▸ Dataset:
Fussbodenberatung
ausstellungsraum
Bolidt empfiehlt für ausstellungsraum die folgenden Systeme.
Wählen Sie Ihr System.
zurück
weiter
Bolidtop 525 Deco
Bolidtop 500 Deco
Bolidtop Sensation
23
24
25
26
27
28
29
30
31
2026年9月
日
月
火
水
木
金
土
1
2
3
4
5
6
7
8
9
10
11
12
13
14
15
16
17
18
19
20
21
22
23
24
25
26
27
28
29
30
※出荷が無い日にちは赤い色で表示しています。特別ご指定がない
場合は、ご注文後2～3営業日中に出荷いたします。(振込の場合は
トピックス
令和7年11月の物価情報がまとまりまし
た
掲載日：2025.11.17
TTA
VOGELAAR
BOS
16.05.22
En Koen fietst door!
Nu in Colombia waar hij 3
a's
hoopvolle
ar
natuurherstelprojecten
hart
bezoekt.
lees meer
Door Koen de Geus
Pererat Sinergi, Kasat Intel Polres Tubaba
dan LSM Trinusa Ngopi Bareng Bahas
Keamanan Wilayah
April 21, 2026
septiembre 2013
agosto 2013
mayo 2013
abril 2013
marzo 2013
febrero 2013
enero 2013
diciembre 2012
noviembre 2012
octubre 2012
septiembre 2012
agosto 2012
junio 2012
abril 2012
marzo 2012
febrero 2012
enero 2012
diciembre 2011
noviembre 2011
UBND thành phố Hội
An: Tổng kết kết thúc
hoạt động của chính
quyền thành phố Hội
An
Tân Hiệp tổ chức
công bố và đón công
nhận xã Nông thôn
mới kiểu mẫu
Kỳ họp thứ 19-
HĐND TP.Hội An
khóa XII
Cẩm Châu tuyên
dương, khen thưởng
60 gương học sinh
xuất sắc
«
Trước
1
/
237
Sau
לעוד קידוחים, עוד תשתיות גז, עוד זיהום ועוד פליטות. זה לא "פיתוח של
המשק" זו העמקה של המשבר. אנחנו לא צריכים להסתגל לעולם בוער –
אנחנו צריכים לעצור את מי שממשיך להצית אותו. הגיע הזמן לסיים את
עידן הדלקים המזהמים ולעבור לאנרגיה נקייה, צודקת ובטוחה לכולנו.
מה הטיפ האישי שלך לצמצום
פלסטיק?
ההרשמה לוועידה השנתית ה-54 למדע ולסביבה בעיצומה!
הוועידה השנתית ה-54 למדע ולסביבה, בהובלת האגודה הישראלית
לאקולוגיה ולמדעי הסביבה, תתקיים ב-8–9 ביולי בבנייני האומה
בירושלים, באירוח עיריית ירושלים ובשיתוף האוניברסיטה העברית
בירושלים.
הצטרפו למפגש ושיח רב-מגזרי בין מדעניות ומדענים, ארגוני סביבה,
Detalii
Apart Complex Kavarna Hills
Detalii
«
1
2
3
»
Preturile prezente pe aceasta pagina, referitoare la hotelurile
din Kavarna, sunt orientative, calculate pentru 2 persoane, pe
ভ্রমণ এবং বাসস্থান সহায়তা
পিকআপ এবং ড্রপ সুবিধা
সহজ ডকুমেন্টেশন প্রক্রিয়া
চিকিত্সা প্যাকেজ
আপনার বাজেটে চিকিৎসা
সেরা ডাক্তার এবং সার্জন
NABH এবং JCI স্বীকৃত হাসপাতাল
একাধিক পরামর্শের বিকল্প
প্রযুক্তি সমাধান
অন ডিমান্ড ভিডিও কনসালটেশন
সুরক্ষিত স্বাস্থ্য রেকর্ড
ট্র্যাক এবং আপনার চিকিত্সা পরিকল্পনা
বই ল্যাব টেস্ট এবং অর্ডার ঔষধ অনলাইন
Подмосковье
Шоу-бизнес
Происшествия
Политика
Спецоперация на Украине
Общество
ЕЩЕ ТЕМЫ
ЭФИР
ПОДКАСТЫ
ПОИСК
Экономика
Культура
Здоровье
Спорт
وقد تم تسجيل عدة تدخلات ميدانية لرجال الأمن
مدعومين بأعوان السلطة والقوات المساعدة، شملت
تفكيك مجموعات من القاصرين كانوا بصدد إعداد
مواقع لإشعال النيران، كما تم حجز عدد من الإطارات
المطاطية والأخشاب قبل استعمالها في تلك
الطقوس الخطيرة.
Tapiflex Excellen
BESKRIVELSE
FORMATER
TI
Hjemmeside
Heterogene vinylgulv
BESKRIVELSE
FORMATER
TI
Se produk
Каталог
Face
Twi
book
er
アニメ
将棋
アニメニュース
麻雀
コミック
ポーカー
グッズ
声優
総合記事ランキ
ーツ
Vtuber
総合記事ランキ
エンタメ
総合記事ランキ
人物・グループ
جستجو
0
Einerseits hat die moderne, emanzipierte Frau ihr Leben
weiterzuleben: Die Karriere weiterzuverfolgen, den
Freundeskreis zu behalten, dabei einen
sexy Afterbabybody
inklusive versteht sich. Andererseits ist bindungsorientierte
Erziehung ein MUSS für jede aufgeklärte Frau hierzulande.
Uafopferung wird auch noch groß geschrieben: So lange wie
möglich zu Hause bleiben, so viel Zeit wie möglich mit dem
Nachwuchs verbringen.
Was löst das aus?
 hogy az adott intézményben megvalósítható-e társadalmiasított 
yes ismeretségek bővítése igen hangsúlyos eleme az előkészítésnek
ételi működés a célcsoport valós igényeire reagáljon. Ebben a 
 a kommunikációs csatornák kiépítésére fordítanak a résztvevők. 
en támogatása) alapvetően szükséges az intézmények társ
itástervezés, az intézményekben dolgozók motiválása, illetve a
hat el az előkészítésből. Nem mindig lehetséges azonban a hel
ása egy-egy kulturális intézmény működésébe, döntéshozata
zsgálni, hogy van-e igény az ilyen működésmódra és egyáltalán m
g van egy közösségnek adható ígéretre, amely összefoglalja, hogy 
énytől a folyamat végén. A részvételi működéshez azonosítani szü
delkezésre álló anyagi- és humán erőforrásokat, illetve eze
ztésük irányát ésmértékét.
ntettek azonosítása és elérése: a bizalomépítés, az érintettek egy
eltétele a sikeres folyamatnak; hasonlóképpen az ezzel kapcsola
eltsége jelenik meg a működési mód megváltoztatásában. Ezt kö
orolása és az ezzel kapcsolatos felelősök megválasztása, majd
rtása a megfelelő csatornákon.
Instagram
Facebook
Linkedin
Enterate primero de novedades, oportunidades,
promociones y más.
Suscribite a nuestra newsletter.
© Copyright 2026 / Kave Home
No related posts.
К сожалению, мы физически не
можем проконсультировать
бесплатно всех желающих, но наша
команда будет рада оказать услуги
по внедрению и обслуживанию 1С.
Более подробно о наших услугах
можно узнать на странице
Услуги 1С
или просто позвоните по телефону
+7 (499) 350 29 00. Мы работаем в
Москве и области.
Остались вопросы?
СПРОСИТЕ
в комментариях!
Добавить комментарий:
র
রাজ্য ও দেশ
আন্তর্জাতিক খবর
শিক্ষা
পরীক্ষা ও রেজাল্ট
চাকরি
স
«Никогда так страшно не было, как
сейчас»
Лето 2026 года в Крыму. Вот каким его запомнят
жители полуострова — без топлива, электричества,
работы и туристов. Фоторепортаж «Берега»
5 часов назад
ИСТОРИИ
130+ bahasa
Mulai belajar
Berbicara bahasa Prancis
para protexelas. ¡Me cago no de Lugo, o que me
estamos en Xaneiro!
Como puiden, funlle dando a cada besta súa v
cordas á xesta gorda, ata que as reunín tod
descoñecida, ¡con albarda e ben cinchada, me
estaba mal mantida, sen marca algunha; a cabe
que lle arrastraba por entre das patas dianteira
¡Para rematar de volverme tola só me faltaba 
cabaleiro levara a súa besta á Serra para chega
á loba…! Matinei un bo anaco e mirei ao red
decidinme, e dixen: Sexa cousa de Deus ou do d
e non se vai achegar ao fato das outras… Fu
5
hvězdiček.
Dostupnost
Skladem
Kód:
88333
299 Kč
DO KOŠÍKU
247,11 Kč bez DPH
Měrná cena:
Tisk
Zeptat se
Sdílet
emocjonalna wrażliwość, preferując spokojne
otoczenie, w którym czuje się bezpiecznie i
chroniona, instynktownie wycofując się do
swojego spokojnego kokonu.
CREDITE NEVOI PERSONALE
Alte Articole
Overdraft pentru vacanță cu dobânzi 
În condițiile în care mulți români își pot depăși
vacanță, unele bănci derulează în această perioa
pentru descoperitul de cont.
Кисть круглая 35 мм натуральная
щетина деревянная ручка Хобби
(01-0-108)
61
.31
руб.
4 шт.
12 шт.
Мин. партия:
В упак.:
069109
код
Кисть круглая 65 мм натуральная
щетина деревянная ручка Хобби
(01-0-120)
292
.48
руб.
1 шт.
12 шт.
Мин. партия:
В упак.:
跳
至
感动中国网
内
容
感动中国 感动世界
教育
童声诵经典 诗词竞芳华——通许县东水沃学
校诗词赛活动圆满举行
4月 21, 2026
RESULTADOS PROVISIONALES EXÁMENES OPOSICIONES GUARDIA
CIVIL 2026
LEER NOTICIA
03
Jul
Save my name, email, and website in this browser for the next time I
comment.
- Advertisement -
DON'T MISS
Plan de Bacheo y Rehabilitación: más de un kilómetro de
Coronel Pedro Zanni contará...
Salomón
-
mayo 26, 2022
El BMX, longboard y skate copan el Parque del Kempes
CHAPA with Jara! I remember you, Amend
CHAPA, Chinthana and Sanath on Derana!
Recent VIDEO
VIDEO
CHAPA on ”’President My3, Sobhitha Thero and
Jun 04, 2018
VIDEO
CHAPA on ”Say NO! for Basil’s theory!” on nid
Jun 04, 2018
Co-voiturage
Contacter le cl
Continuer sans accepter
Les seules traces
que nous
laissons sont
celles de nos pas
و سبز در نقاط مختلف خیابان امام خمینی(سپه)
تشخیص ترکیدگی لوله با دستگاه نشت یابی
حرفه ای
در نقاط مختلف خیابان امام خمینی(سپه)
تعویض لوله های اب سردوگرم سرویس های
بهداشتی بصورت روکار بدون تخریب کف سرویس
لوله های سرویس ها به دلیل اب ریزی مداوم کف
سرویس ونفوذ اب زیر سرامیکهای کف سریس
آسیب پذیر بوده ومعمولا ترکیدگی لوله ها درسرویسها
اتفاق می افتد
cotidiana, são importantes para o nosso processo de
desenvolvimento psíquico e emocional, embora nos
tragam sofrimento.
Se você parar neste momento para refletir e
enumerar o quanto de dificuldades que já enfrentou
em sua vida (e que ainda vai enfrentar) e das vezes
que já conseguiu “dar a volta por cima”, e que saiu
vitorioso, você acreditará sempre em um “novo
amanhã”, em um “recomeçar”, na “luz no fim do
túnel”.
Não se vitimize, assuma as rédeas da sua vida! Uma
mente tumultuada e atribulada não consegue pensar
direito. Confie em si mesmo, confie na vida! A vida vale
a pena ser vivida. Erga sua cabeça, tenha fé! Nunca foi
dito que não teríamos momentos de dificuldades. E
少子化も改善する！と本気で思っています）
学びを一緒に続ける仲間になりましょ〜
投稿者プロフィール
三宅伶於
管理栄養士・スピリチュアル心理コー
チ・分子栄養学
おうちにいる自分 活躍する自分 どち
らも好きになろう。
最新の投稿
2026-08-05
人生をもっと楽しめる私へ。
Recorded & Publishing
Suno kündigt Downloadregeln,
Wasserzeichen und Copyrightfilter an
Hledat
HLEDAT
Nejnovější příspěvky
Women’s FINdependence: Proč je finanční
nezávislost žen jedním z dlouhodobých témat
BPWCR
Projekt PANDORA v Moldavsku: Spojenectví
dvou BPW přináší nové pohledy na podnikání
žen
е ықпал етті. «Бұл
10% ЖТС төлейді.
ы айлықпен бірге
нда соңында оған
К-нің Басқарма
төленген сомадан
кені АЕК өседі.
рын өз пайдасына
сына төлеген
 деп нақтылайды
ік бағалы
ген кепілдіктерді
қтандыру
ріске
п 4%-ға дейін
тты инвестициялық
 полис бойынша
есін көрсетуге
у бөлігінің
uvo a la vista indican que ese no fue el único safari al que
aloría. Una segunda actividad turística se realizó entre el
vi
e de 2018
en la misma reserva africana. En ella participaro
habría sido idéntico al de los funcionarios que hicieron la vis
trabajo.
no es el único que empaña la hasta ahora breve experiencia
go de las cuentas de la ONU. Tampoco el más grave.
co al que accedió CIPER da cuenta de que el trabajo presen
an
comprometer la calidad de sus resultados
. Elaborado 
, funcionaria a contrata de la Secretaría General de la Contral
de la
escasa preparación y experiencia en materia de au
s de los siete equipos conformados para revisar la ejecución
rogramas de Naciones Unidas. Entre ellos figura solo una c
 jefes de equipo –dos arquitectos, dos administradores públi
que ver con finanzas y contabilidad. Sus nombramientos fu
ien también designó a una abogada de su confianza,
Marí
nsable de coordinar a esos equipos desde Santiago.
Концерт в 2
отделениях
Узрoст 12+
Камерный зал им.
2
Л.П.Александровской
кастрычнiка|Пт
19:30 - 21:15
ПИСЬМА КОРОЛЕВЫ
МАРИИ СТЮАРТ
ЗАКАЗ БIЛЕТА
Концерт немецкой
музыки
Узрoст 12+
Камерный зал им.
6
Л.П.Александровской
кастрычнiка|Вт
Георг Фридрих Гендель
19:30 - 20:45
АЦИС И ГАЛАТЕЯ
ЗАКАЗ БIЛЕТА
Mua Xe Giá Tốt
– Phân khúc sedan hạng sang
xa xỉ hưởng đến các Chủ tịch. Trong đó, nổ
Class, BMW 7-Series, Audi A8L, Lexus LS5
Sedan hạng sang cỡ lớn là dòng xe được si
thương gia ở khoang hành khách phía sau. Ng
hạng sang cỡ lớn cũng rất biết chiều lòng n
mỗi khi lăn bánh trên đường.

▸ Assignment: Stop at the line containing "En Koen fietst door!". Please print exactly every line before it from the start of the records, plus that line itself, and nothing else.

▸ Reply:
Fussbodenberatung
ausstellungsraum
Bolidt empfiehlt für ausstellungsraum die folgenden Systeme.
Wählen Sie Ihr System.
zurück
weiter
Bolidtop 525 Deco
Bolidtop 500 Deco
Bolidtop Sensation
23
24
25
26
27
28
29
30
31
2026年9月
日
月
火
水
木
金
土
1
2
3
4
5
6
7
8
9
10
11
12
13
14
15
16
17
18
19
20
21
22
23
24
25
26
27
28
29
30
※出荷が無い日にちは赤い色で表示しています。特別ご指定がない
場合は、ご注文後2～3営業日中に出荷いたします。(振込の場合は
トピックス
令和7年11月の物価情報がまとまりまし
た
掲載日：2025.11.17
TTA
VOGELAAR
BOS
16.05.22
En Koen fietst door!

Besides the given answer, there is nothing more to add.